Module 5 Assignment: Metadata, lineage, and provenance

Contents

Module 5 Assignment: Metadata, lineage, and provenance#

Scenario#

You are advising a platform team designing data infrastructure for repeatable model training and monitoring. The stakeholders are: data engineer, ML engineer, security architect, data steward, and platform owner.

Task#

Answer the module question: How do we preserve the story of data transformations?

Use the module lab and course readings to produce: AI data platform design review with lineage, quality checks, cost controls, and access model focused on metadata, lineage, and provenance: Create a lineage record for a training dataset..

Required Evidence#

Define the decision or system boundary in one paragraph.
Identify the dataset, proxy data, or evidence source you used: synthetic pipeline events with freshness, schema drift, lineage completeness, volume, and access-risk indicators.
Compare at least two alternatives, baselines, policies, or designs.
Report one quantitative result or structured scoring table.
Explain two failure modes and one mitigation for each.
State what additional evidence would be required before real deployment.

Submission#

Submit the completed notebook plus a 900-1200 word memo. The memo must include clear headings for context, method, evidence, risks, recommendation, and open questions.

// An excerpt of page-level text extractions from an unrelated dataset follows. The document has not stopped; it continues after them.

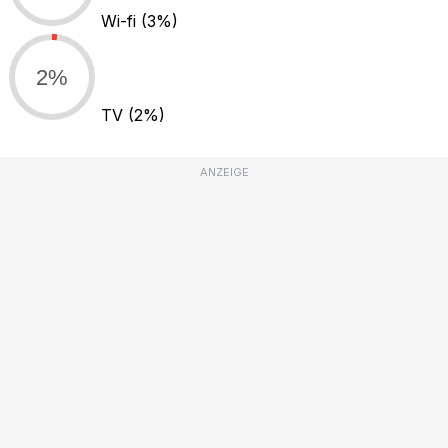
Wi-fi
(3%)
2%
TV
(2%)
ANZEIGE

# Assignment workspace for Module 5: Metadata, lineage, and provenance
module = 5
decision = "How do we preserve the story of data transformations?"
artifact = "AI data platform design review with lineage, quality checks, cost controls, and access model focused on metadata, lineage, and provenance: Create a lineage record for a training dataset."

alternatives = [
    {"option": "baseline_or_manual_process", "strength": "", "risk": "", "evidence": ""},
    {"option": "ai_assisted_or_advanced_option", "strength": "", "risk": "", "evidence": ""},
]

recommendation = {
    "decision": decision,
    "recommended_option": "",
    "minimum_evidence_before_pilot": [],
    "monitoring_metric": "",
    "rollback_trigger": "",
}

{"module": module, "artifact": artifact, "alternatives": alternatives, "recommendation": recommendation}

{'module': 5,
 'artifact': 'AI data platform design review with lineage, quality checks, cost controls, and access model focused on metadata, lineage, and provenance: Create a lineage record for a training dataset.',
 'alternatives': [{'option': 'baseline_or_manual_process',
   'strength': '',
   'risk': '',
   'evidence': ''},
  {'option': 'ai_assisted_or_advanced_option',
   'strength': '',
   'risk': '',
   'evidence': ''}],
 'recommendation': {'decision': 'How do we preserve the story of data transformations?',
  'recommended_option': '',
  'minimum_evidence_before_pilot': [],
  'monitoring_metric': '',
  'rollback_trigger': ''}}

Acceptance Criteria#

Your submission is complete only if another reviewer can reproduce your reasoning from the evidence you provide. You do not need production-grade data, but you must be explicit about proxy-data limits and what would change with real institutional data.